3rd July 2016
Wonga is a name that has been in and out of the headlines since the crackdown on payday loan lenders began. The lender reported pre-tax losses of £80.2m for the year – up from £38.1m the previous year.
Wonga, although not solely operating in the UK, do their majority of business in the UK short term lending market with it making up 95% of their loans.
The huge drop in their revenue and increase in losses are a shocking change from the huge profits reported before 2015. This is down to the new FCA lending rules introduced in 2015 which has seen their loans fall from 4 million to just 2.1 million.
Wonga was also in the press for sending out fake legal to borrowers and were made to clear debts and charges totalling £220 million.
The new rules saw a daily cap on interest of 0.8% as well as a maximum default fee of £15. As well as this, the maximum repayment on a loan, including fees, could not exceed 100% of the loan amount.
According to Wonga’s reports, revenues from interest fell by over 60%, from £157m to £46m.

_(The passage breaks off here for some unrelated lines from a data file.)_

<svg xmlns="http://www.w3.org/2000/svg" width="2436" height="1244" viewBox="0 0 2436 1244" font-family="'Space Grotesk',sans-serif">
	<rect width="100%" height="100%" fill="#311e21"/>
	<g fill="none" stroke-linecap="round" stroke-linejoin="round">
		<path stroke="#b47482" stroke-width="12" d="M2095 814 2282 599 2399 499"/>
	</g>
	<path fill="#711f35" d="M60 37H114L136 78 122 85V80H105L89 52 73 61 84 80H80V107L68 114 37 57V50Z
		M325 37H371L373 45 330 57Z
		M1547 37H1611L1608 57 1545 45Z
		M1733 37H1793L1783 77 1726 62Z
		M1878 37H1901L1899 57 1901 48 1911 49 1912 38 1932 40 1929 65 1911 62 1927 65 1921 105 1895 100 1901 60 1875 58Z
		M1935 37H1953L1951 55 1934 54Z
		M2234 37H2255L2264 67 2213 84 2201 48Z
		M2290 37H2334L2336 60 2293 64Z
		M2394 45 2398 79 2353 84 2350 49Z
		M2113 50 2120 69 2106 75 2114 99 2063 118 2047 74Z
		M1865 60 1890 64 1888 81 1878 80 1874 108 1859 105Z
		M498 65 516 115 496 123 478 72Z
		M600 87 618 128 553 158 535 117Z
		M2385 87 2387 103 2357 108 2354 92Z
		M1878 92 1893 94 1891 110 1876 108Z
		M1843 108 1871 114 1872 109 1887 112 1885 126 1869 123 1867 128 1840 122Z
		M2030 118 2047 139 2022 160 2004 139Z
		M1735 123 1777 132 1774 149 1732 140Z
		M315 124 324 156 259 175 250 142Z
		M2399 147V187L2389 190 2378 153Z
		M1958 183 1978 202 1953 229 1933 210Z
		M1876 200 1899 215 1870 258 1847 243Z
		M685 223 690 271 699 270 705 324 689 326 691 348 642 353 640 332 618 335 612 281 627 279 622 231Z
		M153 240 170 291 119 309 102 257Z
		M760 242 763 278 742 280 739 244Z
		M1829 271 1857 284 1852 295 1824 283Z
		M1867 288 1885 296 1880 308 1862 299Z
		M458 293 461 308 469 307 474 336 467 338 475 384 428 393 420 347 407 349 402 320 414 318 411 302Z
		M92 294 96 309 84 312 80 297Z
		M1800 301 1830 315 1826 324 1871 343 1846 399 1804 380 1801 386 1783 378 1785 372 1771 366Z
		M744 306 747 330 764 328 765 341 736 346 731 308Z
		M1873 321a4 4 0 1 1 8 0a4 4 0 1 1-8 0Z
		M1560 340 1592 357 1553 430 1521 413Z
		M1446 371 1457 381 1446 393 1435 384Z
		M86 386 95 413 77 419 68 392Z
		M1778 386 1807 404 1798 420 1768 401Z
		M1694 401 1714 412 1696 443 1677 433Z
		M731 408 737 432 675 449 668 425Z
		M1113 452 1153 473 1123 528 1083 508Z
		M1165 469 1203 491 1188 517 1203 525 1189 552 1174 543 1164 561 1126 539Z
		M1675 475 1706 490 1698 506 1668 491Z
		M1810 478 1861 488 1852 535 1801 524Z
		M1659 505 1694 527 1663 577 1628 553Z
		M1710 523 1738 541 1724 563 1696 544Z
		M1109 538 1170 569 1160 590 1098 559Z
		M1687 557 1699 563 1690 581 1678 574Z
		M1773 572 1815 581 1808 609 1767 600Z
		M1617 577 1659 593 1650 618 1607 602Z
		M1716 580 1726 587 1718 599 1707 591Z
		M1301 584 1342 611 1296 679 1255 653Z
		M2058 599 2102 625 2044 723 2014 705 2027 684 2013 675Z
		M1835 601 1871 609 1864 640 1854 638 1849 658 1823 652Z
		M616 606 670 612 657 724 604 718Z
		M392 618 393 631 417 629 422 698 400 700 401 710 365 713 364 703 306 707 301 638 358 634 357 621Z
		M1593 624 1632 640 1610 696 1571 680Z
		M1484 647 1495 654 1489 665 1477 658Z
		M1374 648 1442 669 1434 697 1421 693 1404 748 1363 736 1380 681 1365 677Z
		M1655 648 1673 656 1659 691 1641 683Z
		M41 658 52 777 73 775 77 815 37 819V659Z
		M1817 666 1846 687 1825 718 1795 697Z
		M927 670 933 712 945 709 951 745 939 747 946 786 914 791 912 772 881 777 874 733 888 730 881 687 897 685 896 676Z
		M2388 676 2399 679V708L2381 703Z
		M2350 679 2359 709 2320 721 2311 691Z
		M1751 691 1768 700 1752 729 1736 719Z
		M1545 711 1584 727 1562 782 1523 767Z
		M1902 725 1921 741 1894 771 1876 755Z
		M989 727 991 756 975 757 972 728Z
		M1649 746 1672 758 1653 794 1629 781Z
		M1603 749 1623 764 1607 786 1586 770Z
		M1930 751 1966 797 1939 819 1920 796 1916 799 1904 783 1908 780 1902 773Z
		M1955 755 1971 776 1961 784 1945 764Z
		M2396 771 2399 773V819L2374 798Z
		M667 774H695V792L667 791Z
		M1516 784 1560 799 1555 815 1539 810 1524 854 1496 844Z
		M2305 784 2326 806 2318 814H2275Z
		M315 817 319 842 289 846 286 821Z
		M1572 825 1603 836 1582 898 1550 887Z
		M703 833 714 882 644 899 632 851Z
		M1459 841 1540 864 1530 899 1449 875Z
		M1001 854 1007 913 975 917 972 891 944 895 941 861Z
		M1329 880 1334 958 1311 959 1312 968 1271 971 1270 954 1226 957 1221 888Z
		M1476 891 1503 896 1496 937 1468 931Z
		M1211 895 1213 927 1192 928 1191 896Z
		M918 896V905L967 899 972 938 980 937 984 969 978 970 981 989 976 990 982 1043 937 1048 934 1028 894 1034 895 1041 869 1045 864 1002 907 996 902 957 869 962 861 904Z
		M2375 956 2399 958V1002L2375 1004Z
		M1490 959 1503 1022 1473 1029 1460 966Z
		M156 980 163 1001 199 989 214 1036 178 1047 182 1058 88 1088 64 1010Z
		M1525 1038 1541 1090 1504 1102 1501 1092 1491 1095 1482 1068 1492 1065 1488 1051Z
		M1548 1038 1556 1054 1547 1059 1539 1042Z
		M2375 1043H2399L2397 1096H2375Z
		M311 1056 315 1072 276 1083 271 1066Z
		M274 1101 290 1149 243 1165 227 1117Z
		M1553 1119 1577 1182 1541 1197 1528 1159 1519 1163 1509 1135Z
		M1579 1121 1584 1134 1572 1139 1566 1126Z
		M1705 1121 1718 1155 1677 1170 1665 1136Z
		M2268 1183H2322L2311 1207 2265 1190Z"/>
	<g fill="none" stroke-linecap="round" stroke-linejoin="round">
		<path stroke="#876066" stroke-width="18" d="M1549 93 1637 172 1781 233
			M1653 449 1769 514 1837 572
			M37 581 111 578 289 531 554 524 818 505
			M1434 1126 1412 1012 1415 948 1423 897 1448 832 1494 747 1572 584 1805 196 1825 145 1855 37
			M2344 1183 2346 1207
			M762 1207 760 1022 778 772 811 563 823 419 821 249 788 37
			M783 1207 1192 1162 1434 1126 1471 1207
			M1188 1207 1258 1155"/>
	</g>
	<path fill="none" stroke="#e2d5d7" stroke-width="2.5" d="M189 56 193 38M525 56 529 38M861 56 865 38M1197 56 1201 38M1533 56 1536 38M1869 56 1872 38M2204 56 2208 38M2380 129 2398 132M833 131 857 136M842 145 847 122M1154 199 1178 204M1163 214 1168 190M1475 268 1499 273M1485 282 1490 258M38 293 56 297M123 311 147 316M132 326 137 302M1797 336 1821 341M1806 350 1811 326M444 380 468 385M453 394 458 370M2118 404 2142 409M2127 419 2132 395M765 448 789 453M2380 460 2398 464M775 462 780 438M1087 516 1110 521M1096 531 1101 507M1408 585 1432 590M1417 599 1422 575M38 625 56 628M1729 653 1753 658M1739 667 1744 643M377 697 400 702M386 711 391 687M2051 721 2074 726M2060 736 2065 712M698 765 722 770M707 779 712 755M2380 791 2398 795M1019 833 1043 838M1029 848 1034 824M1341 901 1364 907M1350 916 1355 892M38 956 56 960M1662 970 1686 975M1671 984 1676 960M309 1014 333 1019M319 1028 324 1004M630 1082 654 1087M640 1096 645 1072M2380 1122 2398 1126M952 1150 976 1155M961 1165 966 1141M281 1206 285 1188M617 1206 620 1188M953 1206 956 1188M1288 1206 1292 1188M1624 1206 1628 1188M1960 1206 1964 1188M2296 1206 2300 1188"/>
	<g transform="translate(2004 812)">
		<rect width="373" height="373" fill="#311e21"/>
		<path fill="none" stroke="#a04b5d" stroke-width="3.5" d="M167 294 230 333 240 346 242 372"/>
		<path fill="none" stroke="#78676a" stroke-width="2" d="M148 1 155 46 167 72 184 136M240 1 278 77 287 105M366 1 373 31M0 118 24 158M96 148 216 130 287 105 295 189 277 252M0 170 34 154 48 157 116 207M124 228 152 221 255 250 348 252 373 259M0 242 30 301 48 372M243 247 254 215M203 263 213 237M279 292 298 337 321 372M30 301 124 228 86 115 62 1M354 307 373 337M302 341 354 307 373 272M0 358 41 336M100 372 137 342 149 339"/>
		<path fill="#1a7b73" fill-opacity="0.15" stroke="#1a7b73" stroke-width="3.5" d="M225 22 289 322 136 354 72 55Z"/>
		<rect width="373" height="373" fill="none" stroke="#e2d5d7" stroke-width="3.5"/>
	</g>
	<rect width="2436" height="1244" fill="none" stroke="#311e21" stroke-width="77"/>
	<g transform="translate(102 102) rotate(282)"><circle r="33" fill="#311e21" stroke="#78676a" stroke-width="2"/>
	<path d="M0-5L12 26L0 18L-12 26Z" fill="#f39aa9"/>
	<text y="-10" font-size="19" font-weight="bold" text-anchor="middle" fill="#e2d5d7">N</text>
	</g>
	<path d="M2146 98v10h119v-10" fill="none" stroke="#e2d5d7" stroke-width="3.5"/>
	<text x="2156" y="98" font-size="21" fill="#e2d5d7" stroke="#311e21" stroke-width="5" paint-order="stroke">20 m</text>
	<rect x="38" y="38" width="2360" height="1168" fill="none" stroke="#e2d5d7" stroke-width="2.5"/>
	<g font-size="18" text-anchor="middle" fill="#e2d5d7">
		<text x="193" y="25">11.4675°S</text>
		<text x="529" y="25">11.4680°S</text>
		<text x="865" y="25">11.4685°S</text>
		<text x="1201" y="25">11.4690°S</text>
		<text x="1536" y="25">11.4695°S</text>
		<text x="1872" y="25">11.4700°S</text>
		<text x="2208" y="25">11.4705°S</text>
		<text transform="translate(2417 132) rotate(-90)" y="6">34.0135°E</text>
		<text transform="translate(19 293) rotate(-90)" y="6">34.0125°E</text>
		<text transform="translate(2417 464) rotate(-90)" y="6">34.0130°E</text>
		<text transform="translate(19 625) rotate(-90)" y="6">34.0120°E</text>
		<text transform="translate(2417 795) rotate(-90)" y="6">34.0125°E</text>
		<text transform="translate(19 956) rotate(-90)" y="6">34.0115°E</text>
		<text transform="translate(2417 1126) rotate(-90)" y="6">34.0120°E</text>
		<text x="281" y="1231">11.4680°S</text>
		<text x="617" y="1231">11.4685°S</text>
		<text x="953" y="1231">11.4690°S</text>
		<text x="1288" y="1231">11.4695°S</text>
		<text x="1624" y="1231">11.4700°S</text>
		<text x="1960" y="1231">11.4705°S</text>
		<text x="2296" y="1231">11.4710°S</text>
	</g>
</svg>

Even with the new financial reports, Andy Haste, Wonga’s CEO said he expected 2016 “to mark a turning point in our financial performance”, and said the firm expected to make a profit again next year.
Haste said: “We have made real progress towards creating a sustainable business with an accepted place in financial services.” Since all the bad press, Wonga have relaunched their ad campaign with the absence of the widely recognised puppets which were deemed as targeting younger borrowers.
Haste also went on to say that his new management team had a brand new approach to credit risk; this is backed by the figures, defaults at the firm fell from 6.6% to 2.8% in the UK.
Earlier this year, the FCA granted Wonga a lending license marking its position as a responsible and accountable lender.
The firm also had a restructure that saw 200 jobs cut and an overhaul of an ‘inefficient’ computer system. The company s adamant that despite its name being dragged through the mud, the name Wonga would remain rather than attempting to “do a brandwash and run away from the past,” said Haste.
The increased losses are a sign of just how much was being made from people in a weak financial position and how much of a difference the new rules have made. Fairer lending is crucial to helping people to get back on their feet so make sure to compare lenders when looking into short term payday loans.